Like many others, Alf believed they were going to France where he hoped he might gain a promotion and even a commission, due to his fluency in French. Instead they stopped in Egypt and training resumed. The months passed without action. Then in April it was clear something big was afoot.

Alf landed at Anzac Cove on Gallipoli with the 1st Battalion on the morning of 25 April 1915. Among the sights and sounds, fear and exhilaration, the reality of war quickly set in. With the Turks on the commanding heights, the Australians held doggedly to the slender beachhead as casualties mounted.

In the pre-dawn darkness of 19 May 1915, the Turks made a concerted bid to dislodge the Anzacs and push them back. 

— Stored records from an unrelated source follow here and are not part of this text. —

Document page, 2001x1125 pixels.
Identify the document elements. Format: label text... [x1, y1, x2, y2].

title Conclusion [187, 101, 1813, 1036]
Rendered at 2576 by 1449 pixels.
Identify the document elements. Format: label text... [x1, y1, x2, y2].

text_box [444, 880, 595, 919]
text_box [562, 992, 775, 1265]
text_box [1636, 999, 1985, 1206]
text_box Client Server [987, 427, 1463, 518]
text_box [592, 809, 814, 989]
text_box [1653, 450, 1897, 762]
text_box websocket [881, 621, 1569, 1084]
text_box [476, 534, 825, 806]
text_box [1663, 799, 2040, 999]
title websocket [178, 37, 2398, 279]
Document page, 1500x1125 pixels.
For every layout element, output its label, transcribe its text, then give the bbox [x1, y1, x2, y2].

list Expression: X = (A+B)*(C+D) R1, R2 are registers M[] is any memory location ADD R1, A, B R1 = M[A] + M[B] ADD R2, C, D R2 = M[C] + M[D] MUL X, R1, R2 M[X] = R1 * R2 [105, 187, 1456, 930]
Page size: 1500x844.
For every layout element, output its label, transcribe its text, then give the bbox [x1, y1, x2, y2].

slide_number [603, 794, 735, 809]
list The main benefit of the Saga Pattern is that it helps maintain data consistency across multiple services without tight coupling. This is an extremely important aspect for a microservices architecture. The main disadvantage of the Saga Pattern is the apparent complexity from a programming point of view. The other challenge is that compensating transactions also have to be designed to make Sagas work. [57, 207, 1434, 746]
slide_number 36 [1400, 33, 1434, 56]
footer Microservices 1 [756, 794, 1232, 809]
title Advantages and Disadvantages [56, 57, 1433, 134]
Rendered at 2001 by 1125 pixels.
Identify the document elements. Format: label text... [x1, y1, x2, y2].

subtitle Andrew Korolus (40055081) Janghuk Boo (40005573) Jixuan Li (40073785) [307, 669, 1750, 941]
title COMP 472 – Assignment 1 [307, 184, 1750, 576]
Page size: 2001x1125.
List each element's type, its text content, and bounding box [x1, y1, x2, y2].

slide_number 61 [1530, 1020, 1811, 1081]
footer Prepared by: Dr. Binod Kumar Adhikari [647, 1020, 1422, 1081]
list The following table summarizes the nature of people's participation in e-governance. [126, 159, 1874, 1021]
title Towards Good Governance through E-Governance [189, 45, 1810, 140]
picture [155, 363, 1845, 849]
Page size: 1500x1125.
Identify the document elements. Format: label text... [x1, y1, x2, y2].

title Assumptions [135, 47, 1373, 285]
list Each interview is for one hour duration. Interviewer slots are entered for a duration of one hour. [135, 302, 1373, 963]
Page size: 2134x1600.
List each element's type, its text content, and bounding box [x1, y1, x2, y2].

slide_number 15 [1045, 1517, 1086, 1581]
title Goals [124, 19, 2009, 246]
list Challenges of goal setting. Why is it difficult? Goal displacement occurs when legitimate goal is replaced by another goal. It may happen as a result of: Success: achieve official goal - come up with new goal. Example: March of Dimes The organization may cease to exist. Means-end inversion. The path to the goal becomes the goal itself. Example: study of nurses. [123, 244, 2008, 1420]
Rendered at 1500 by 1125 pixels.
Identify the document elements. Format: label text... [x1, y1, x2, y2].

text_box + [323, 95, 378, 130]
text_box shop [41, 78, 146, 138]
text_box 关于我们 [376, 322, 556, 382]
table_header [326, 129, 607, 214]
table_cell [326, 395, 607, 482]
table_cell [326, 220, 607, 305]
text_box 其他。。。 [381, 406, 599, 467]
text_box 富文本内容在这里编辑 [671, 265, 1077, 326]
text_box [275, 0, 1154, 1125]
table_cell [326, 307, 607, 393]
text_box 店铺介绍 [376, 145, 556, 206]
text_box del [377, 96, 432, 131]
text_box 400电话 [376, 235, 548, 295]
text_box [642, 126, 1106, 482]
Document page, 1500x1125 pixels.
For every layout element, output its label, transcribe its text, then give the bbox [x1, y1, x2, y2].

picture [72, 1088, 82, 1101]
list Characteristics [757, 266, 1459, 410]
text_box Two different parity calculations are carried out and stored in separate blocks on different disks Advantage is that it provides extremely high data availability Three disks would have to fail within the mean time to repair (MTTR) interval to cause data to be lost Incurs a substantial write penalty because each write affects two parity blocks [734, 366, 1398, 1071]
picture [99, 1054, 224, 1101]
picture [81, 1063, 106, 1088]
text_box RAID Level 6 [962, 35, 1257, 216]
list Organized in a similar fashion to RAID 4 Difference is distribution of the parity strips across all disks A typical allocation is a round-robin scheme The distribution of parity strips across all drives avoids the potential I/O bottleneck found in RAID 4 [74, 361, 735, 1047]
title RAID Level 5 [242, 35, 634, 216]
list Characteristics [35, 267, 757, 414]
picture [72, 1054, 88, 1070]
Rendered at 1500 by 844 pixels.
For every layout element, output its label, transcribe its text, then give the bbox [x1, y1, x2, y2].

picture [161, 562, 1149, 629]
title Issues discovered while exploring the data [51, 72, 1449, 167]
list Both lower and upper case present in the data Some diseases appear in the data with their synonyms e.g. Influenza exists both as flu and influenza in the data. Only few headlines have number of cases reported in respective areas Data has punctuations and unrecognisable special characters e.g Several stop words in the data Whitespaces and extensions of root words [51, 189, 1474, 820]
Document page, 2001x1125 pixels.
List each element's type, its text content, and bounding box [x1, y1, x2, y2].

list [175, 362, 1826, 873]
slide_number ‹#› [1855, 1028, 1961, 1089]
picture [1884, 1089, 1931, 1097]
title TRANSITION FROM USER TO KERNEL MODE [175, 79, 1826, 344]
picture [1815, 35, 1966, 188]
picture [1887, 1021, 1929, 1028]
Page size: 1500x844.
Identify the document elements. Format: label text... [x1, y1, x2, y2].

They came in waves, some 40,000 strong. In only a few places they reached the Australian trenches – Alf’s 1st Battalion on MacLaurin’s Hill had some men bayonetted. But when attacking en masse in the open, the Turkish assault suffered huge losses. Some 10,000 Turks fell within a matter of hours, with over 3,000 killed. 

Australian casualties were much lighter – 468 wounded and 160 killed. Among the dead was Alf Metcalf. It is not known exactly how he died.

Weeks later, word reached home. Sarah felt the loss of her youngest child profoundly. They had been very close. For years afterwards on 19 May, Sarah placed a notice in the Sydney papers: “in loving remembrance of my dear son”.

Alfred Metcalf is buried in the Shrapnel Valley Cemetery on Gallipoli.  He was 40 years old.